### WHAT TO DO
Omit the pictures and output every entry below exactly as written.

### SUPPLIED DATA
=== Section Start ===
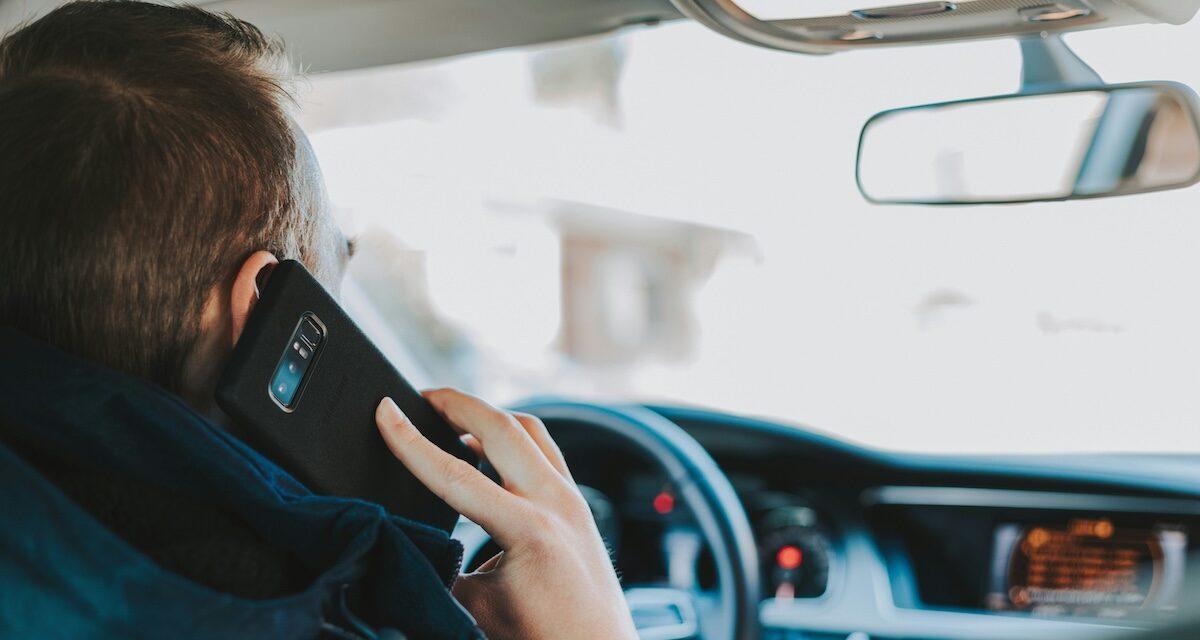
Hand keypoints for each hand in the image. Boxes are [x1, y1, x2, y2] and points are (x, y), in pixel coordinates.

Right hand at [375, 390, 637, 639]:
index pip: (456, 473)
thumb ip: (441, 565)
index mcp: (529, 529)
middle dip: (457, 403)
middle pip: (503, 426)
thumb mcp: (476, 607)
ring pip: (531, 430)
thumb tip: (405, 536)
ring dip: (488, 416)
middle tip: (421, 396)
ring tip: (451, 417)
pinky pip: (545, 450)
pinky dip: (513, 437)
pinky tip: (488, 449)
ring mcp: (574, 500)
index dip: (411, 441)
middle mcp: (558, 503)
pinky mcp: (580, 505)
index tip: (385, 410)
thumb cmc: (542, 638)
=== Section End ===
### THE ANSWER
Hand keypoints for each hand in the image. Boxes are [x1, y1, x2, y2] and points are (x, y), in pixel coordinates.

Right hand at [375, 390, 637, 639]:
index pip: (456, 473)
thumb ip: (441, 565)
index mcp: (529, 529)
middle dip: (457, 403)
middle pip: (503, 426)
thumb mcp: (476, 607)
ring pip: (531, 430)
thumb tip: (405, 536)
ring dip: (488, 416)
middle tip: (421, 396)
ring tip: (451, 417)
pinky pip: (545, 450)
pinky dip: (513, 437)
pinky tip: (488, 449)
ring mcp: (574, 500)
index dip: (411, 441)
middle mcp: (558, 503)
pinky mcp: (580, 505)
index tip: (385, 410)
thumb cmc: (542, 638)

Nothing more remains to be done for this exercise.